Since then, there has been a 0.5 percent annual decrease in vehicle miles traveled (VMT) per licensed driver, according to Trisha Hutchins of the Energy Information Administration.
A lot is riding on the question of whether the trend will continue in the decades ahead.
The number of miles the American people drive every year makes a big difference for highway planners, for car manufacturers, for lawmakers who must find the money to pay for road building, and for the people — car buyers, taxpayers and toll users — who pay for all of it.
Transportation experts at the VMT panel discussion at the Energy Information Administration’s conference Tuesday grappled with the questions of whether the trend in fewer miles driven is mostly a hangover from the recession, how much of it is due to demographic and attitudinal changes, and whether millennials will develop a keener appetite for driving as they get older.
After previous recessions, from 1973 to 2001, total vehicle use either never dipped below its pre-recession level or bounced back within 18 months, noted Don Pickrell, an economist with the Department of transportation’s Volpe National Transportation Systems Center.
But that hasn’t happened since the 2007-2008 recession. “We have yet to return to the pre-recession level of vehicle use, even five, and now, six years after it started,” Pickrell said.
But he also said that the longer term trend for the growth rate in vehicle use — based on a five-year moving average to screen out the statistical “noise” — is that growth has been declining by about a tenth of a percent a year for four decades.
“In about 2009 — with a little bit of a nudge from the recession — it actually turned negative and has remained there,” he said, meaning that there is now declining vehicle use.
Nancy McGuckin, a transportation analyst with Travel Behavior Associates, told the conference that attitudes about the personally owned car are changing.
“It’s really got the car manufacturers a little nervous because they’re thinking: how do you sell a vehicle to someone who doesn’t think of it as freedom of the open road?” she said.
“You’ve all seen car commercials, they are all empty roads and they are driving around and it is just fantastic. But this is not our experience in vehicles and its especially not this [millennial] generation’s experience. They grew up in the back of a car stuck in traffic. And they do not believe that a car represents freedom.”
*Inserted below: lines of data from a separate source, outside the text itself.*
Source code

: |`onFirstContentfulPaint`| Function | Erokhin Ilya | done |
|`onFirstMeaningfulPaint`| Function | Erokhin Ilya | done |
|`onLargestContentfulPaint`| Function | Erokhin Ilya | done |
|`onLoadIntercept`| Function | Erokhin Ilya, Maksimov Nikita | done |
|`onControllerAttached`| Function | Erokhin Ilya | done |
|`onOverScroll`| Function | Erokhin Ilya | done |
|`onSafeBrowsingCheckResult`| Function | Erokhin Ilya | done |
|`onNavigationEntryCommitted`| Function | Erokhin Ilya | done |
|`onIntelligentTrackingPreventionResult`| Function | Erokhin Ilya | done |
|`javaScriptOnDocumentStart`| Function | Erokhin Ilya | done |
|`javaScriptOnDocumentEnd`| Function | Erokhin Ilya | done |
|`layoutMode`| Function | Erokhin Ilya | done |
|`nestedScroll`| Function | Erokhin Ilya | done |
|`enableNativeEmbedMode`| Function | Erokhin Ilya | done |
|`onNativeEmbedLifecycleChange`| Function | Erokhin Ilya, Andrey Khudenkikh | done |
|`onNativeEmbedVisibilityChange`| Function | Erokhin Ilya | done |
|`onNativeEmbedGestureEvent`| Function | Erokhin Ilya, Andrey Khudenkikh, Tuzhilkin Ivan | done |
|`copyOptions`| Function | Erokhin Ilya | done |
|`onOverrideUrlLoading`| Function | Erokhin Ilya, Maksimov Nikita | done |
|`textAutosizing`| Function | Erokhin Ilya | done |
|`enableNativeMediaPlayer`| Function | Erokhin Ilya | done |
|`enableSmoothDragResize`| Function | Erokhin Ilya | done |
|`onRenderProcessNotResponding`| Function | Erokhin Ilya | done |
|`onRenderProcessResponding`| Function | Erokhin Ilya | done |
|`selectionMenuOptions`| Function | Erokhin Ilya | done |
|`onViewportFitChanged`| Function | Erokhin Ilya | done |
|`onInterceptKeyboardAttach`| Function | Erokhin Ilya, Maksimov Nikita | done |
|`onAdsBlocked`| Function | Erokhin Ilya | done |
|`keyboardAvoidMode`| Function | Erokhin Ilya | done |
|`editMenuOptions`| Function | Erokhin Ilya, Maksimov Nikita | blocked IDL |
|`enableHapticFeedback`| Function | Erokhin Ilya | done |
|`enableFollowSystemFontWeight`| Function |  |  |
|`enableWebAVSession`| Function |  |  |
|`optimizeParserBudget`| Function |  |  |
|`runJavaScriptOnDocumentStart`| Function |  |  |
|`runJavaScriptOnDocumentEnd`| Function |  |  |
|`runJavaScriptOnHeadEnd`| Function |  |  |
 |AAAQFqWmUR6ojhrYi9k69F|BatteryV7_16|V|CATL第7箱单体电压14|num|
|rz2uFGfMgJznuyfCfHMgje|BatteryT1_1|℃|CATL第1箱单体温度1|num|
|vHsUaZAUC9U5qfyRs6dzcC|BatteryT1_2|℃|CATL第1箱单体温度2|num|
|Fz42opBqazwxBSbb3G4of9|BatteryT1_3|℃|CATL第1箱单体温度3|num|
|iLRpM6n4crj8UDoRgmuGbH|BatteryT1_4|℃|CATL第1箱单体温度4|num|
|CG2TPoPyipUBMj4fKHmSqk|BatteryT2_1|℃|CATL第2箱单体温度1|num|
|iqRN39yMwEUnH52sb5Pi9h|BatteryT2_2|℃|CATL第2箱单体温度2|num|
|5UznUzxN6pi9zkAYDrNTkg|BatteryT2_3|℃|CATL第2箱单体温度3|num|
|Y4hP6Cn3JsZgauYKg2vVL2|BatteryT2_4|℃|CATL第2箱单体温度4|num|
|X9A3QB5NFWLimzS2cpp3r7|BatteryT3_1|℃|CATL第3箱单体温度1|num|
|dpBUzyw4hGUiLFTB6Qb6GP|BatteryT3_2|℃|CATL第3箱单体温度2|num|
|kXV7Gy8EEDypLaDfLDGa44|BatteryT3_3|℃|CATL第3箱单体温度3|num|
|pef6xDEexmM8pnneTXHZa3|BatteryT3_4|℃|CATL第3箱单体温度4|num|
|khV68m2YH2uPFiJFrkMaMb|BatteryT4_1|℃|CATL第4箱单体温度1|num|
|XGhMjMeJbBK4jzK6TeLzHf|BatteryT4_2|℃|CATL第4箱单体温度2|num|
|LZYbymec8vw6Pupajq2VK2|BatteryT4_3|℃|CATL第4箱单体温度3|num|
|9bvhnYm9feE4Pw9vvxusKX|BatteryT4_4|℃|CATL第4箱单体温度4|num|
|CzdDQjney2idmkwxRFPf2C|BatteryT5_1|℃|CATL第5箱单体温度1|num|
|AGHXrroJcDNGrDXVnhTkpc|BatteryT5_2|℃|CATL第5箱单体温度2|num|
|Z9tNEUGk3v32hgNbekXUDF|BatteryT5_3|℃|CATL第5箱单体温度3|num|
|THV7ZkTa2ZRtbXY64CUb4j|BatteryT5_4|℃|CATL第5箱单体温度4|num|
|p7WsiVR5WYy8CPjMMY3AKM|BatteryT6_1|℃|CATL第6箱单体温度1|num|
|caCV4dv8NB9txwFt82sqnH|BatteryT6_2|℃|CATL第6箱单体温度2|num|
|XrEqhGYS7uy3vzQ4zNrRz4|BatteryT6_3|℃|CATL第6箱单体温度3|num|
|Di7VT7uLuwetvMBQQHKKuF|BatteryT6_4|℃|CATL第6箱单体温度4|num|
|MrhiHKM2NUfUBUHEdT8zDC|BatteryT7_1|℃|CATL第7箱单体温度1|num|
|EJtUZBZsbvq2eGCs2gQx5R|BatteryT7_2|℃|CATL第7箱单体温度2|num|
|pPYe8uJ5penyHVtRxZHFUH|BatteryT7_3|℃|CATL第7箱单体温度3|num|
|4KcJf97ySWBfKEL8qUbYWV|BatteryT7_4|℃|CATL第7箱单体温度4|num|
She said that “many of the factors that have pushed VMT upward in the past 50 years or so have changed and might be headwinds against further growth” in VMT.
“A lot of the things that increased VMT over the 1990s and early 2000s might be lessening,” she said.
Among the factors she cited:
- The percentage of families with children is at historic lows;
- Women’s entry in the workforce probably is “nearly saturated;”
- “migration from the city to the suburbs has also probably saturated;”
- “very favorable attitudes toward dense living among the Millennials especially.”
“I don’t see us going back to the far-fringe suburbs as being the ideal,” she said.
All big ideas for members of Congress to ponder when they take up the next long-term transportation authorization bill.